The unions emphasise that since the military coup in 2021, over 300 union members and activists have been arrested, and more than 50 have lost their lives and adds: “The military junta in Myanmar has banned nearly all unions, wiping out the fundamental right of freedom of association.”

It continues: “MADE offers a false sense of security that is dangerous for those who are in the frontline of industrial disputes. MADE offers no protection to workers’ representatives, and giving that impression makes the EU part of the problem, rather than part of the solution.

The unions explain the letter received from the European Commission on 28 June 2023 states: “Trade unions still legally exist at factory and federation level and organisations committed to supporting workers’ rights continue to operate in the country. However, these cannot function normally due to security and reputational risks stemming from the complex and polarised political situation. MADE aims to support their resilience and ability to engage with business to resolve grievances.’’

However, the unions dispute this claim and after the military coup 16 of the most representative and democratic trade unions and labour NGOs were banned.

The unions point out that with the support of MADE, organisations such as Action Labour Rights have attempted to the fill the gap.

But, they argue: “With even workers and labour activists from these officially sanctioned organisations being fired, threatened, and arrested, we fail to see how MADE is in any way supporting their resilience and ability to engage with business to resolve grievances.”

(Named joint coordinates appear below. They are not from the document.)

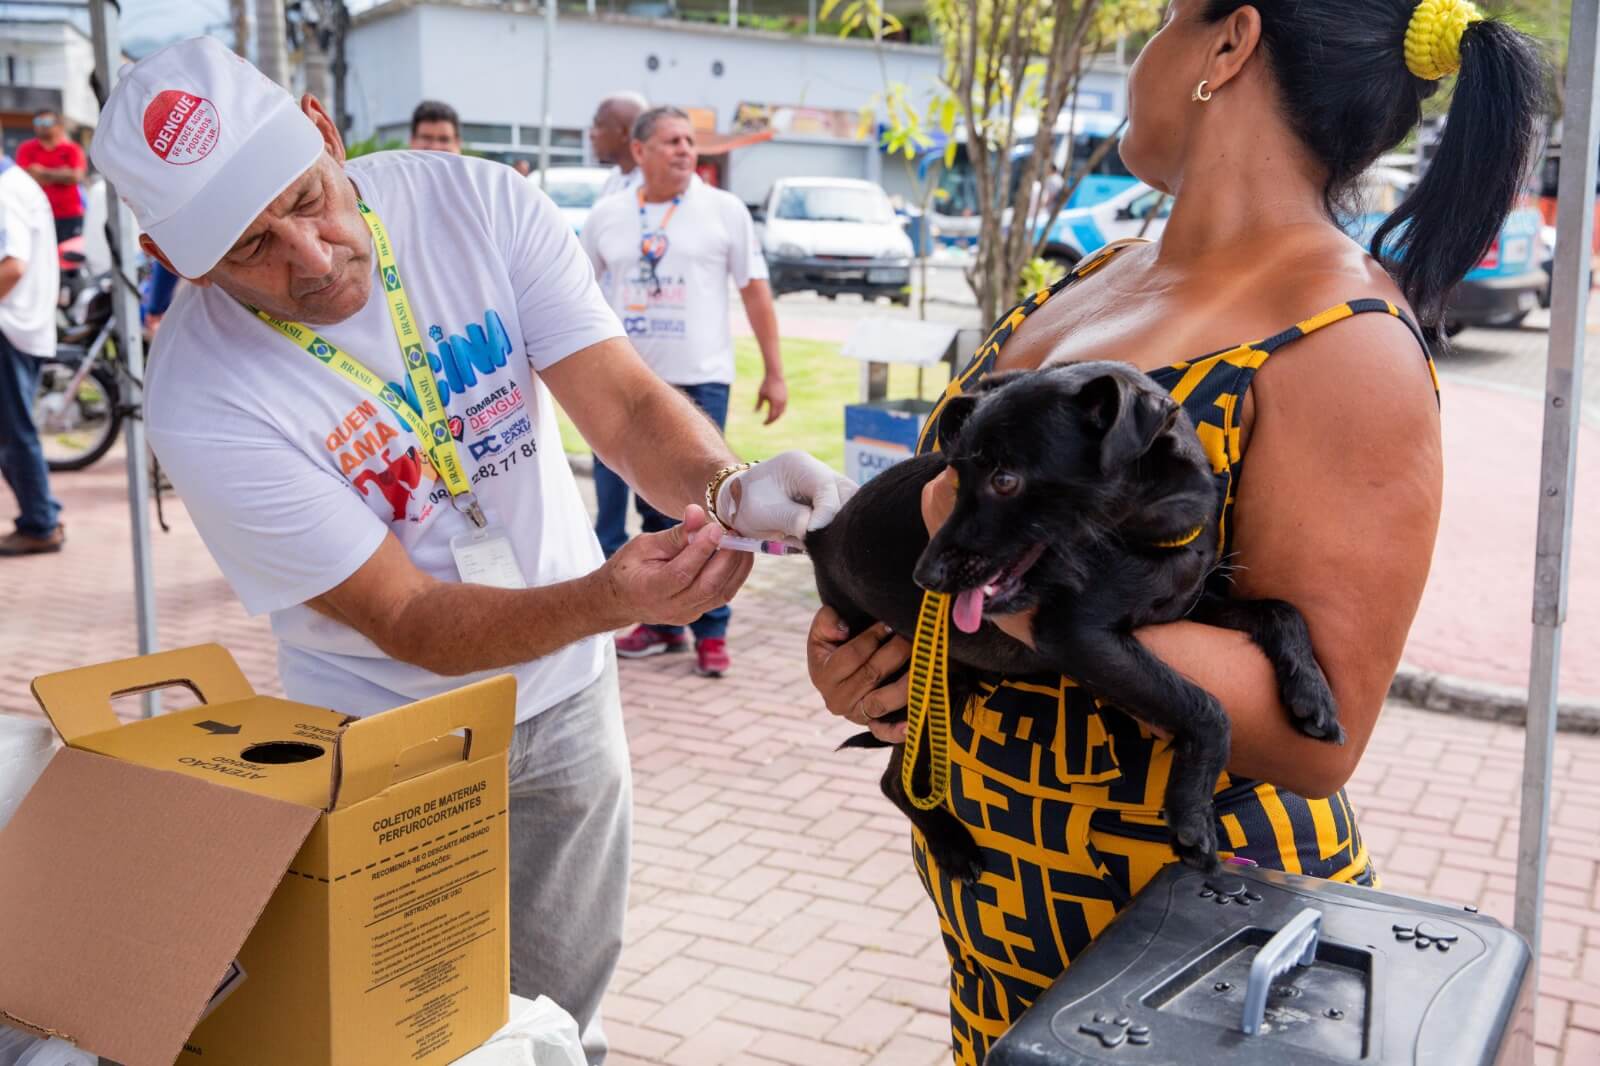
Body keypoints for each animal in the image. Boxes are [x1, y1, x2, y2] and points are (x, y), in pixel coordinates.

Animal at [805, 361, 1343, 879]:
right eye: (955, 478)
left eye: (1005, 480)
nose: (925, 575)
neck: (1144, 539)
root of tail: (821, 537)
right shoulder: (1078, 637)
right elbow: (1206, 707)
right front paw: (1192, 815)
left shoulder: (1182, 609)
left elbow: (1281, 610)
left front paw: (1312, 693)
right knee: (894, 780)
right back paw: (952, 845)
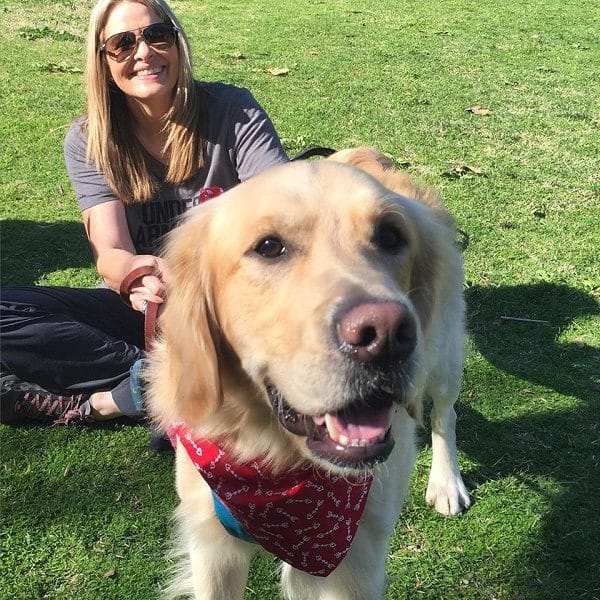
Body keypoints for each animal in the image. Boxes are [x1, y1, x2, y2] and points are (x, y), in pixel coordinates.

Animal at [148, 148, 472, 596]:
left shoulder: (356, 562)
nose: (386, 334)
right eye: (269, 247)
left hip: (443, 353)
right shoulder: (212, 546)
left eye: (390, 236)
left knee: (444, 415)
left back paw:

The unions are keen to remind the European Commission of the European Parliament’s resolution on Myanmar which took place on 11 May 2023. They were pleased to see a huge amount of cross–party support for the final resolution, including the following demands:

  • Calls on the Commission to demonstrate that the Everything But Arms scheme does not benefit the junta or otherwise to temporarily withdraw the mechanism
  • Calls on the EU to demonstrate that any engagement with Myanmar, including by private companies and EU-based undertakings such as MADE, is subject to strengthened human rights due diligence processes to protect and guarantee workers’ rights.

The unions now expect the European Commission to provide concrete evidence that the Everything But Arms scheme is not benefiting the military junta (including via foreign exchange) and that MADE is actively strengthening human rights due diligence, noting the recent firings, military aggression, and arrests of labour activists linked to the MADE programme.

UK independent body, Ethical Trading Initiative (ETI), endorsed IndustriALL Global Union’s framework principles to aid a responsible exit from Myanmar.

In May, the H&M Foundation donated to the Red Cross and Red Crescent in the wake of Cyclone Mocha, which hit Myanmar and Bangladesh.